Saturday, June 2, 2007

Peter Tatchell and the Monarchy

Two score and fourteen years ago today, Her Majesty Queen Elizabeth II was crowned.

Over at the Guardian, Peter Tatchell debunks the British Monarchy on the occasion.

Mr. Tatchell says:

[W]e democrats celebrate June 2 with a vision of what Britain could be: a democratic republic with an elected head of state, a representative of the nation who is chosen by us, the people.
Heard of H.L. Mencken? He is known to have said:
Democracy is a pathetic belief in the collective wisdom of individual ignorance.
Mr. Tatchell further says:
Let's be clear about one thing: monarchy is incompatible with democracy.
And that is supposed to be an argument against it?!? Please do explain!

Mr. Tatchell goes on:
According to the elitist values of the monarchical system, the most stupid, immoral royal is more fit to be head of state than the wisest, most ethical commoner.
I keep forgetting the superb capability of modern democracy to choose the wise and the ethical. Please do forgive me!

Mr. Tatchell continues:
Monarchs get the job for life, no matter how appallingly they behave.
And Abraham Lincoln – the "log cabin" President – was reelected after having brought a terrible war – according to Wikipedia, in a landslide.

I'll take the kings and queens of old over modern politicians any day, and I'll take the monarchs of our time over politicians too. I recall what J.R.R. Tolkien so brilliantly has been quoted for saying:
My political beliefs lean more and more to Anarchy (philosophically understood, meaning abolition of control not whiskered men with bombs) – or to 'unconstitutional' Monarchy ... Give me a king whose chief interest in life is stamps, railways, or race-horses; and who has the power to sack his Vizier (or whatever you care to call him) if he does not like the cut of his trousers.
Further down Mr. Tatchell says:
This enshrinement of bigotry is not surprising. After all, the monarchy is a relic of despotic feudal power - a left-over from an era of absolute power, where a supposed divinely-ordained ruler literally lorded it over the British people.
Absolute? If there ever was an absolute rule, it's that of modern parliaments. Mr. Tatchell seems to be in need of being reminded of something the great Erik von Kuehnelt-Leddihn said:
There are totalitarian and monolithic tendencies inherent in democracy that are not present even in a so-called absolute monarchy, much less so in a mixed government which, without exaggeration, can be called the great Western tradition.
There certainly isn't much left of a mixed government in the present day United Kingdom, but removing the remnants of it can hardly be moving in the right direction.

Moreover, Mr. Tatchell tells us:
The monarch still retains a number of anti-democratic reserve powers, including the powers to summon, prorogue and dissolve parliament. These powers could be crucial in sensitive or uncertain political circumstances. The prime minister's exercise of royal prerogatives requires royal approval. Such approval has never been withheld in modern times, but why should royal authority be necessary in the first place?
Please do tell us why not, sir! Why is your pathetic belief in the sanctity of popular rule so great? Please do tell us!

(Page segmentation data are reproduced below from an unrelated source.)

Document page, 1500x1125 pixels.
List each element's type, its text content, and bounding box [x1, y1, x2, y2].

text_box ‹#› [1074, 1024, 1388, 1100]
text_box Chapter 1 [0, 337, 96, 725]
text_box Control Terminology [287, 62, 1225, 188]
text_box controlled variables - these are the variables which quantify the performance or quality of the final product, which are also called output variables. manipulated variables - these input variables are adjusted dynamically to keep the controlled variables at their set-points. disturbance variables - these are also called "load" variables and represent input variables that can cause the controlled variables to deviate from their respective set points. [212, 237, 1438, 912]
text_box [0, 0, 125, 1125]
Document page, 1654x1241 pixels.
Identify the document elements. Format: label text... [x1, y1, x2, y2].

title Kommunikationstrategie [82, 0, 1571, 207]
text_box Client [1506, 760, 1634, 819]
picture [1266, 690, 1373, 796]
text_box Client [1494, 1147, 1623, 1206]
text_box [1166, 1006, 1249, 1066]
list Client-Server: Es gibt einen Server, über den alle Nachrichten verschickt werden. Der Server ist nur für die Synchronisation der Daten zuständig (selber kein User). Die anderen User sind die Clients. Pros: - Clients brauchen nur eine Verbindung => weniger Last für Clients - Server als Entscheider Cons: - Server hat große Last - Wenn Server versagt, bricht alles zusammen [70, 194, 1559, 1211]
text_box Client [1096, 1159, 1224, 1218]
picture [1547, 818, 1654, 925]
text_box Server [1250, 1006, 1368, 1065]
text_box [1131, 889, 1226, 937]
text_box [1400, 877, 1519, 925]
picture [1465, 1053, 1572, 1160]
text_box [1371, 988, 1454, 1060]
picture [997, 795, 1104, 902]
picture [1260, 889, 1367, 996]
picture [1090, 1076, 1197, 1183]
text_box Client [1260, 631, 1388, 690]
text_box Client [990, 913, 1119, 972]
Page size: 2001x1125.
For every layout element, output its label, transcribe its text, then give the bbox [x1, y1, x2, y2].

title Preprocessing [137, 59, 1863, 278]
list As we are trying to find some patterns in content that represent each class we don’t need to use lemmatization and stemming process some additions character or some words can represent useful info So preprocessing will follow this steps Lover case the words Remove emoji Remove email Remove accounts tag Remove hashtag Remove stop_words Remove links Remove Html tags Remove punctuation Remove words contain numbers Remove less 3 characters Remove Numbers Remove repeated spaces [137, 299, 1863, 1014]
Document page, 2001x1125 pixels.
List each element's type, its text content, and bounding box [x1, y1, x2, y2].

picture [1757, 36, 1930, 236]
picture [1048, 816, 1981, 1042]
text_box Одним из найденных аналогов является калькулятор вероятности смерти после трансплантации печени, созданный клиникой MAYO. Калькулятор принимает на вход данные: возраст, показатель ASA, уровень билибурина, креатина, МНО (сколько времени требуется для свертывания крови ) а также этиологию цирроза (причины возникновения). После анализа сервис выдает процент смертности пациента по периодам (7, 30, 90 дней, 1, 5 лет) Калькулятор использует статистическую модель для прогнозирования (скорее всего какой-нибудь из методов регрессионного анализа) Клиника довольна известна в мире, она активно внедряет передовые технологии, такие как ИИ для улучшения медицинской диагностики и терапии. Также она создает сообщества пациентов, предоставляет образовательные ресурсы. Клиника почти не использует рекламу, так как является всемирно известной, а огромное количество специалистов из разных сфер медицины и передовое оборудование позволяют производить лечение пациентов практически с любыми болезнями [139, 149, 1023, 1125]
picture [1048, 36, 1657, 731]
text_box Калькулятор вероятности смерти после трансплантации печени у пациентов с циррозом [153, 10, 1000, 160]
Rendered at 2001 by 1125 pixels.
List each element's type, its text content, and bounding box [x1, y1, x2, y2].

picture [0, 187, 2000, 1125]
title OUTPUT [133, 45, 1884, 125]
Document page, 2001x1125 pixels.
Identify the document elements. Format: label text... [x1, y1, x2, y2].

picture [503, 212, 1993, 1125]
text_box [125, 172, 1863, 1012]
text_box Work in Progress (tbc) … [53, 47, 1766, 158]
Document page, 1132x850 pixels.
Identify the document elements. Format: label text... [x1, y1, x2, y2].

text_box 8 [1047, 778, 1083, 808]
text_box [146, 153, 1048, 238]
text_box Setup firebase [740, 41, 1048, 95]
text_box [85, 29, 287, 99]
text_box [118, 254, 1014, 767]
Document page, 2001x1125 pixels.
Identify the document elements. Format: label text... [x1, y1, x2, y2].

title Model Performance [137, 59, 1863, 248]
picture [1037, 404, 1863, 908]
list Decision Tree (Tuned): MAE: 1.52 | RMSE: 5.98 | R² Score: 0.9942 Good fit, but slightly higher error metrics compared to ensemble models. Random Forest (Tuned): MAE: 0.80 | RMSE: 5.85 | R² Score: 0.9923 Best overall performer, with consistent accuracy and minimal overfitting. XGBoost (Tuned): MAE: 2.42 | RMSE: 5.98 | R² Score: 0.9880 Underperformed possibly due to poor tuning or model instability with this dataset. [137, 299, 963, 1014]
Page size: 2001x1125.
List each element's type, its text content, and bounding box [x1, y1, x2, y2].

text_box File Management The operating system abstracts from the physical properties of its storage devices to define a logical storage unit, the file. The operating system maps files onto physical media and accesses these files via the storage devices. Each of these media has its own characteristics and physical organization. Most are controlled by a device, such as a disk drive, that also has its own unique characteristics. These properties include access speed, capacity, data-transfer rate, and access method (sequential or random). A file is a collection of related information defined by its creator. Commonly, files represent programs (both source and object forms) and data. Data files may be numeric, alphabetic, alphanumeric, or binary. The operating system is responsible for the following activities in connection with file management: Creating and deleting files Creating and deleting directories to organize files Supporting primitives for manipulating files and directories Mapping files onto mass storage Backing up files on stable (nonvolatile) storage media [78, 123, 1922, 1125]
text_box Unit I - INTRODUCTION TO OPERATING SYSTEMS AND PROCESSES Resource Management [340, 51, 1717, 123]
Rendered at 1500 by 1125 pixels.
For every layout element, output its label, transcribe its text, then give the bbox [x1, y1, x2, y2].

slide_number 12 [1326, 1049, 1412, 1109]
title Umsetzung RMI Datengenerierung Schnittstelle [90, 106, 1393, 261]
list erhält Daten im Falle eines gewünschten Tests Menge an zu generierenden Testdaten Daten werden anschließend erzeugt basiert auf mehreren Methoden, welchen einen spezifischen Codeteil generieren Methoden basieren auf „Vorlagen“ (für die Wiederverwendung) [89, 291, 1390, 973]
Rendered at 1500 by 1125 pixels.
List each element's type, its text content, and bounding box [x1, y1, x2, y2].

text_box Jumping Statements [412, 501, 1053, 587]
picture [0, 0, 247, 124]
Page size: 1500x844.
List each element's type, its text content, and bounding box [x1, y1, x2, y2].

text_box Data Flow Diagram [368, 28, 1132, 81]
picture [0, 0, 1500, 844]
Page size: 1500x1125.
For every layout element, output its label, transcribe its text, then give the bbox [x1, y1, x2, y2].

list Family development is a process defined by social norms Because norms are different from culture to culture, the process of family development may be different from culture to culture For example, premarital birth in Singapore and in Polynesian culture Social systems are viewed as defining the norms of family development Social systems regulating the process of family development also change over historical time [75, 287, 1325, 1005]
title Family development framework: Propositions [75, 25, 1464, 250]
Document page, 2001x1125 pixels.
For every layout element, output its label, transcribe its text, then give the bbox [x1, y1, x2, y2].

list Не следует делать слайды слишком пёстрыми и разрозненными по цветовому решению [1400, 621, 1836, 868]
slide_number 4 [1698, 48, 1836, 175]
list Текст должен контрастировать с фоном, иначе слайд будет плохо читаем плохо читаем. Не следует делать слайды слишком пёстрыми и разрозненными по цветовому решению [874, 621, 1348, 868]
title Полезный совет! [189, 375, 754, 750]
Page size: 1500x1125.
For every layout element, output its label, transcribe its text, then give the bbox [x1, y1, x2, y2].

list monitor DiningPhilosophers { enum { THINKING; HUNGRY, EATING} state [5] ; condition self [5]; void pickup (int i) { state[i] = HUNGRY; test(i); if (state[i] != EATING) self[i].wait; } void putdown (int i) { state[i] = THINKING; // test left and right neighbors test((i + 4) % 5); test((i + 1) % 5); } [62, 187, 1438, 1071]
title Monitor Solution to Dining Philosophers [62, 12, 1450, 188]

Mr. Tatchell questions further:
Likewise, The Queen has to give her royal assent to every bill passed by parliament, before it can become law. Even if this is only symbolic, why should the monarch have this power at alI?
Why not?

He continues:
In the event of a hung parliament, The Queen will make the crucial decision as to which party leader to call to form a government - a highly-charged decision with huge political ramifications.
And the point is?

Furthermore, Mr. Tatchell tells us:
The monarch can also dismiss an elected government.
Oh?!? That's scary!!! There actually is a check on the popular power. Now, we can't have that, can we?

Mr. Tatchell goes on further down:
I favour a low-cost, purely ceremonial, elected president, like the German and Irish presidents. This would ensure that the people are sovereign, not the royals.
And ensure absolutely no brake on popular sovereignty – or to be more precise, rule of the representatives of the mob. Thank you! I am really relieved!

Mr. Tatchell concludes:
It would give us the most important safeguard of all: if we don't like our head of state, we can elect a new one.
Most important safeguard of all?!? Yes! Where is your proof, sir? If it is so obvious that this is the most important safeguard, I should be able to see that, right? But I don't. So where are your substantial arguments?

God save Her Britannic Majesty! Long may she reign over the United Kingdom and her other Realms!

1 comment: said...

Mr. Tatchell's article clearly demonstrates the appropriateness of the oft-quoted adage: "A little learning is a dangerous thing." For whilst he has managed to grasp the simple realities of the mechanical operation of the British constitution he clearly has little comprehension or understanding of the significance of the royal prerogative and the all-important philosphical and intellectual reasoning behind it.